In a previous role, Le-Brun worked at a fast food chain, where he was corporate vice president for global technology development. Here, he saw firsthand the business advantages of working with AWS Cloud. His company gained the ability to build and scale what became a multi-billion-dollar home delivery business in months. This was facilitated through its cloud infrastructure, though it was achieved by focusing on its business needs, not the underlying technology or negotiating a multitude of licenses.

The cloud offers a way for all of us to operate in a more secure, resilient and sustainable way

A move to the cloud can also help inspire, attract and retain staff. Employees want to work with modern technology that allows them to deliver value faster. Le-Brun points to the dynamic team structures that AWS enables in organisations. “Within AWS, we organise around what we call two-pizza teams: teams of six to 10 people small enough to be fed with two pizzas, thereby enabling agility. These teams are responsible for delivering not just technology, but an actual business outcome. It’s an approach we help our customers adopt, speeding up decision-making, giving talented employees access to the latest cloud-based technology, and allowing them to deliver real, purposeful change to businesses rather than feeling like a small cog in a large machine,” he says.

The chances are these employees also expect their employers to recognise their obligation to operate sustainably. Increasingly, forward-looking organisations understand that there is both a moral imperative and business upside to considering the environment in their operations.
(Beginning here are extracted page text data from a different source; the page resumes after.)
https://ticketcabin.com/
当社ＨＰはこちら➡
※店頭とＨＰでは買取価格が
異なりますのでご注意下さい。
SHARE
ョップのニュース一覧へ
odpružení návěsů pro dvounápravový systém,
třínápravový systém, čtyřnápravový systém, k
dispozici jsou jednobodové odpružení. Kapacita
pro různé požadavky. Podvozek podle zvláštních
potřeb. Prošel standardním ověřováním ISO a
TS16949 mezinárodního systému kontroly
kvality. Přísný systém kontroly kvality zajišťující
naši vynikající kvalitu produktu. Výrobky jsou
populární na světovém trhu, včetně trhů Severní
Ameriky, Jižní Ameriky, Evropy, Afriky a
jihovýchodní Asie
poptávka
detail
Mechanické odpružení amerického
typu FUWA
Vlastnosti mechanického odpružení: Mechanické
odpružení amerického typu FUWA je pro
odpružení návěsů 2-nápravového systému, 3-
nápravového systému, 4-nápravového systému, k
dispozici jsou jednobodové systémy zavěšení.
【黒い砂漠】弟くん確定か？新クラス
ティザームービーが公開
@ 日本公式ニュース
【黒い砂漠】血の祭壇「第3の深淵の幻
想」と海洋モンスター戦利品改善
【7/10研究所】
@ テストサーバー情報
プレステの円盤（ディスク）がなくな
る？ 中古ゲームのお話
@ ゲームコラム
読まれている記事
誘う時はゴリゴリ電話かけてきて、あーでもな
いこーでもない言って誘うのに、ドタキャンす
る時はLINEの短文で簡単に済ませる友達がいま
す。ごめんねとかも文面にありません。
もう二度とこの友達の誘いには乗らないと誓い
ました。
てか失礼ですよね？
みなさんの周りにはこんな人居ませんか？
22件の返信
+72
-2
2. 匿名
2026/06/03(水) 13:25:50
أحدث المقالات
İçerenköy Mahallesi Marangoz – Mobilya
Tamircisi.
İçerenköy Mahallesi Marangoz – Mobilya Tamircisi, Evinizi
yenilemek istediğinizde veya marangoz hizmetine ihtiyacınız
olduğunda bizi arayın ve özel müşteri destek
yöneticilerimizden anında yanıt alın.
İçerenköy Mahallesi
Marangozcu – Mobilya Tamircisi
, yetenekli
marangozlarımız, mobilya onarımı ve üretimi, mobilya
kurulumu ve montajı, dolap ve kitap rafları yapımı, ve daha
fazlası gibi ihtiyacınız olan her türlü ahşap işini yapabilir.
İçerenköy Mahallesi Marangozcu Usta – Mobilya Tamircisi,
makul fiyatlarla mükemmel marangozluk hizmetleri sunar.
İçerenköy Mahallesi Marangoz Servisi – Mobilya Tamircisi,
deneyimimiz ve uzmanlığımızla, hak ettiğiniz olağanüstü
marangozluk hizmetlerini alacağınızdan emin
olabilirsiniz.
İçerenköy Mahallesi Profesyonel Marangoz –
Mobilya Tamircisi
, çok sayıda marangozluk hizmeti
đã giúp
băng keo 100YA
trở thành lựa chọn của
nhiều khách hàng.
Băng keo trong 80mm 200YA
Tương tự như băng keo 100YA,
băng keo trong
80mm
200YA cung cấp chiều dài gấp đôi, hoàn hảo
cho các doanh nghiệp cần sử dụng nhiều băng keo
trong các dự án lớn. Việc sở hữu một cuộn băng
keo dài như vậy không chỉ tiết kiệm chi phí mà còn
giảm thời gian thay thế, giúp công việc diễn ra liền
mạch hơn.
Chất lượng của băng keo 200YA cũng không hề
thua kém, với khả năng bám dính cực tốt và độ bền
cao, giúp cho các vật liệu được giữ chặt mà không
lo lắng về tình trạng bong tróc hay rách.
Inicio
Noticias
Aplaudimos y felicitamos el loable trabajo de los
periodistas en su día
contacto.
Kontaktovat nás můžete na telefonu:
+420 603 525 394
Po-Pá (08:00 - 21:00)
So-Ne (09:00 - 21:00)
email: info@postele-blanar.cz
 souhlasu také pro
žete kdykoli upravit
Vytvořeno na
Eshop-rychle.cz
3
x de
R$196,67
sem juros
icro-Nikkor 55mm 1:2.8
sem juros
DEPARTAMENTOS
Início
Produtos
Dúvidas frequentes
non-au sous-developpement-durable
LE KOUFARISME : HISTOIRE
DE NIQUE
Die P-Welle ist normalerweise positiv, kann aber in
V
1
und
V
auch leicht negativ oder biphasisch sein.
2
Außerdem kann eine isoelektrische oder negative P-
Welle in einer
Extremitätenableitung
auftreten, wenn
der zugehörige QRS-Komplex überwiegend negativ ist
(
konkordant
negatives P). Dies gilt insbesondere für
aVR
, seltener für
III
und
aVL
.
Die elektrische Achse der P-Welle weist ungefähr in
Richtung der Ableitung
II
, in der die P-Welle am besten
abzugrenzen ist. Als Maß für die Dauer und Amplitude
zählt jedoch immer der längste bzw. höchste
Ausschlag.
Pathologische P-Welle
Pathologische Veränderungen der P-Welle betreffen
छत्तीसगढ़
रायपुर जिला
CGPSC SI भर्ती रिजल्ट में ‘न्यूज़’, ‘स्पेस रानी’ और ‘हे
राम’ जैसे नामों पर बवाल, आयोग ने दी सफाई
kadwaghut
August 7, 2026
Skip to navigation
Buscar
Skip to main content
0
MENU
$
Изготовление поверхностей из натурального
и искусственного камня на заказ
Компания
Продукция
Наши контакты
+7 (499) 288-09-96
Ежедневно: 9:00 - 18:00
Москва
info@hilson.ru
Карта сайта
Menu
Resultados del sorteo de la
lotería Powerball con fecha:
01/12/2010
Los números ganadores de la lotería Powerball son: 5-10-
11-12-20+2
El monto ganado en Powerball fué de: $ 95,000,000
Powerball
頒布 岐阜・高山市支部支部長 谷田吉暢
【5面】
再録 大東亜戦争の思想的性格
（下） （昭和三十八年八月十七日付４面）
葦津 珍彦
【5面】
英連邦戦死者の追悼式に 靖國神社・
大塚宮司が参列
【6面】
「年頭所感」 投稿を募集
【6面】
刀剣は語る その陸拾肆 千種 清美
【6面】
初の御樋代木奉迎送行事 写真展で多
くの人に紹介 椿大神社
A 2021 report from 451 Research found that simply moving to the cloud typically brings a five-fold improvement in energy efficiency in EMEA, and 2019 research by the same company found that operating in the cloud can result in up to an 88% smaller carbon footprint. And that is when a company is using the same processing in the cloud as in a regular data centre. 

The flexibility in the cloud enables organisations to continue to optimise for performance, cost and environmental impact. AWS, for example, has a carbon footprint tool designed to deliver this level of insight and actionability. 

The environmental crisis is just one of the confluence of critical events facing the world in this era of “polycrisis” across the economy, politics, society and climate. And customer preference and fickleness continue to keep businesses on their toes. Leaders need to be multi-dexterous and navigate the world’s increasing complexity. They need to simultaneously become more resilient, more effective in using their resources and more focused on growth. 

These are still early days for cloud adoption – according to AWS CEO Adam Selipsky, in 2021 only between 5% and 15% of possible applications resided in the cloud. With so much potential already being realised, there is still a huge opportunity to reinvent every industry. 

As Le-Brun says: “The cloud is liberating. It offers employees an opportunity to deliver value and organisations the ability to cost-effectively innovate in previously unimaginable ways. The cloud offers a way for all of us to operate in a more secure, resilient and sustainable way.”